Question

0.5 mole of H2(g) and 1 mole of HI (g) (but no I2) are added to a 1lt vessel and allowed to reach equilibrium according to the following reaction: H2+I2=2HI. If x is the equilibrium concentration of I2 the correct equilibrium constant expression is:(1) X(0.5-x)/(1+2x)^2. (2) (2-x)^2/(0.5+X)^2. (3) X(2+X)^2/(0.5-x). (4) (1-2x)^2/(0.5+X)X.​

Answer 1

Answer: The correct answer is Option 4.

Explanation:

Equilibrium constant in terms of concentration is defined as the ratio of concentration of products to the concentration of reactants each raised to the power their stoichiometric coefficients. It is represented by $K_{c}$

For a general chemical reaction:

$aA+bB\rightleftharpoons cC+dD$

The $K_{c}$ is written as:

$K_{c}=\frac{[C]^c[D]^d}{[A]^a[B]^b}$

We are given:

Initial concentration of $H_2=\frac{0.5}{1}=0.5$

Initial concentration of $HI=\frac{1}{1}=1$

For the given chemical reaction:

                             $H_2+I_2\rightleftharpoons 2HI$

Initial:                   0.5              1

At eqllm:          (0.5+x)     x    (1-2x)

The expression of $K_c$ for above reaction follows:

$K_c=\frac{[HI]^2}{[H_2][I_2]}$

$K_c=\frac{(1-2x)^2}{(0.5+x)\times x}$

Hence, the correct answer is Option 4.

Answer 2

Answer:

(4)

here's the answer and hope this helps you.

◇ ◇ ◇ ◇

» **The tasks**
(A) In the equilibrium thread, how many moles of HI are added to the vessel?
(B) Rewrite the equilibrium thread starting at "0.5 mole of" and ending at "Answer: The correct answer is Option 4.", switching "vessel" to "container".

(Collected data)
◇ ◇ ◇ ◇

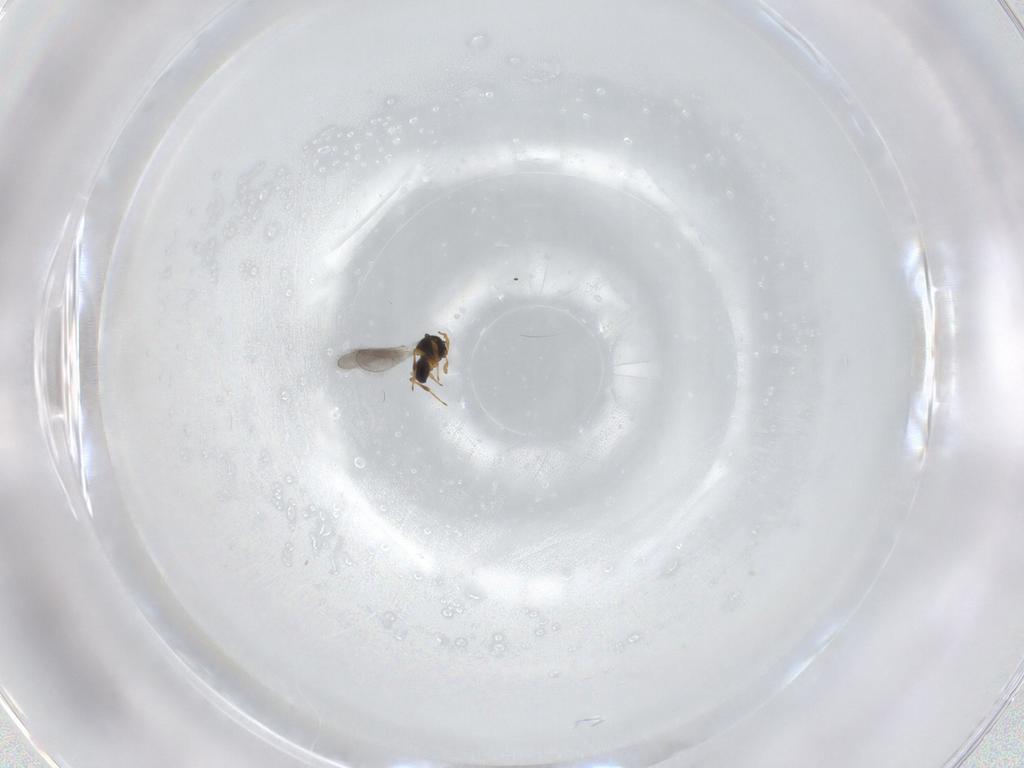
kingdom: Animalia
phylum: Arthropoda
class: Insecta
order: Hymenoptera
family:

◇ ◇ ◇ ◇

» **The replies**
(A) 1 mole

(B)
0.5 mole of H2(g) and 1 mole of HI (g) (but no I2) are added to a 1lt container and allowed to reach equilibrium according to the following reaction: H2+I2=2HI. If x is the equilibrium concentration of I2 the correct equilibrium constant expression is:(1) X(0.5-x)/(1+2x)^2. (2) (2-x)^2/(0.5+X)^2. (3) X(2+X)^2/(0.5-x). (4) (1-2x)^2/(0.5+X)X.​

Answer 1

Answer: The correct answer is Option 4.